In my life experience and work with many kinds of people from all ethnic groups, I’ve come to believe that all kinds of addictive behaviour fit into Jung’s conviction that an addict needs a spiritual awakening. Jung could have been talking about any obsessive behaviour when he wrote:

“His craving for alcohol was the equivalent, on a low level, of the spiritual thirst of our being for wholeness, expressed in medieval language: The union with God.”

Carl Jung

I see my calling and rescue from addiction as being what Jung called” a higher education of the mind beyond the confines of mere rationalism.” I’m not sure that I completely understand where it came from or where it will lead me, but know that it saved my life – both the physical and the spiritual parts of me. I’ve been set on Jung’s “path which leads to higher understanding”.

Sometimes I see the calling and my addiction as being two opposing sides of the same coin: Addiction is the dragging down and emptying of the soul, and appears to originate from darker influences. In contrast to this, the calling came to me as a call to rise; it came from the Ancestors who were guarding, guiding, and summoning me to the Light.

One other feature of addiction is that the addict faces a complete breakdown in communications with any being, especially with Spirit. The calling is the exact opposite of this because the ancestors are determined that the person being called should break out of this prison of silence and set up lines of communication. (And this would mean setting up lines of communication with spirit).

It was as if a great struggle took place between these two forces, each one pulling at me, trying to compel me to do its bidding. The forces of good won when I finally accepted that I needed to heed the call and take the higher path and to surrender the struggle. However, I never lose sight of the fact that addiction is a permanent condition, always waiting to pounce and reclaim possession of the soul. I continually ask the Ancestors for protection, and every day I once again commit myself to walking and working in the Light.
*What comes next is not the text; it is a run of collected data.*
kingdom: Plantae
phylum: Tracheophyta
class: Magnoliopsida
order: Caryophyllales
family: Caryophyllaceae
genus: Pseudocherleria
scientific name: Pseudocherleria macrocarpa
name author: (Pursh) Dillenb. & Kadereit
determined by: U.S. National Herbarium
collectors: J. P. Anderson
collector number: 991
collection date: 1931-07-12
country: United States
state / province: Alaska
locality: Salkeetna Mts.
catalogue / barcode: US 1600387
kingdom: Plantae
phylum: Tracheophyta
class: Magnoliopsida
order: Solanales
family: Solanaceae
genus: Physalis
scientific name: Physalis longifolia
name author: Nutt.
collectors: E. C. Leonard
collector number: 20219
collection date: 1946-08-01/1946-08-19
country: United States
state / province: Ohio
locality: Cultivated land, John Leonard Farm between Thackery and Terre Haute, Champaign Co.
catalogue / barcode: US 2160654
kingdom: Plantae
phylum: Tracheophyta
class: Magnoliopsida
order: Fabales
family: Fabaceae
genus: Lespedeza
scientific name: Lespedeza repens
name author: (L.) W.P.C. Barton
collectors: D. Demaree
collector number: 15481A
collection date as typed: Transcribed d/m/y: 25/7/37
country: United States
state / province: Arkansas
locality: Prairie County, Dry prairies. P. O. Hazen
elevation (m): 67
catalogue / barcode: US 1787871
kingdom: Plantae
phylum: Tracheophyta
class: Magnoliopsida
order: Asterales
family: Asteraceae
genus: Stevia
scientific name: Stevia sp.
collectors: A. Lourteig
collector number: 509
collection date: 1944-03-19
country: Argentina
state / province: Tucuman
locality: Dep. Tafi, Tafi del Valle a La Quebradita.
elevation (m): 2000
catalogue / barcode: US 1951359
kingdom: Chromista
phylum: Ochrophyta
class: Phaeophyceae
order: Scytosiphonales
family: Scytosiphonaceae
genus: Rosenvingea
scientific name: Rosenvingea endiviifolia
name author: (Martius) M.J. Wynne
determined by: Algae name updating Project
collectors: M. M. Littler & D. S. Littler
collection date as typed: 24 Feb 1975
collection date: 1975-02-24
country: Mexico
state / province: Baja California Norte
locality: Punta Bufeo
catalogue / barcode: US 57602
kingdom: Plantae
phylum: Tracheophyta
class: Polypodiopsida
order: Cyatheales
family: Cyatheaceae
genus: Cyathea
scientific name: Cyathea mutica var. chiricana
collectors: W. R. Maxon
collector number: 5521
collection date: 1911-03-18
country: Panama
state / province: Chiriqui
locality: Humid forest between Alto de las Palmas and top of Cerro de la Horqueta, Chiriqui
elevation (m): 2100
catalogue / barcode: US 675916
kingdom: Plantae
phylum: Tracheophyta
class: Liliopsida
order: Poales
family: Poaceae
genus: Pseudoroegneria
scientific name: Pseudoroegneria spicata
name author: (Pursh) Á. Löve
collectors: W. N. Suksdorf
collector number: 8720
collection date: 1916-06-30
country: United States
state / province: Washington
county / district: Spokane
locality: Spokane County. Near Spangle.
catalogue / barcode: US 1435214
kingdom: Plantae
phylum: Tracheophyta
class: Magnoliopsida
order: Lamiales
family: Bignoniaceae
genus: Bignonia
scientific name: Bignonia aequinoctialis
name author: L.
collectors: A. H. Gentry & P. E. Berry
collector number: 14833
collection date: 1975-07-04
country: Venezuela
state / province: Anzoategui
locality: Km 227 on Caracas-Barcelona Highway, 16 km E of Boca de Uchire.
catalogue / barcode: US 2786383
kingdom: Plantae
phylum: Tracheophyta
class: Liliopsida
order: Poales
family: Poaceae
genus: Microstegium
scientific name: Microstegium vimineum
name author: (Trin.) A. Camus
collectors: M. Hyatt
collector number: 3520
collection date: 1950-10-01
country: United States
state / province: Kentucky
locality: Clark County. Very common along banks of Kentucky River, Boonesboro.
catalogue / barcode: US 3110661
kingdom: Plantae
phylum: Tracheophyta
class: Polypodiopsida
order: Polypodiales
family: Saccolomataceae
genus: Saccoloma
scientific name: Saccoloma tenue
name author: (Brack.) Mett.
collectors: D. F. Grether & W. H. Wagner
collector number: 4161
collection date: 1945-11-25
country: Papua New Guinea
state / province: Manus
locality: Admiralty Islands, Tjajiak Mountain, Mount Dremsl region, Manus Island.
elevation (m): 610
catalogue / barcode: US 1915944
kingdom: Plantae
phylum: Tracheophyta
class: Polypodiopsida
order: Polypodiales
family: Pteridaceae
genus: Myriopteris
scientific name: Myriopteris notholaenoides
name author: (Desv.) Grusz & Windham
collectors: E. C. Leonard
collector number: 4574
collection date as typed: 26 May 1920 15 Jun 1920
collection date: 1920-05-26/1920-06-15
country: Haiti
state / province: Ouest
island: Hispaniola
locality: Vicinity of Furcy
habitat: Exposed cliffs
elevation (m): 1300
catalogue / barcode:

Some sangomas work with the forces of darkness, dispensing spells that will bring harm to people. My calling was to the Light, and all my efforts are directed at cleansing and healing and helping people to live in love and well-being. As a recovering addict, I know that my sobriety depends on staying away from resentments and hatred.

I am now convinced that when a person is doing what he/she was destined to do, the hole in the soul is no more. I believe that my acceptance of my calling in life and pursuit of this calling has been the greatest spiritual learning journey of all.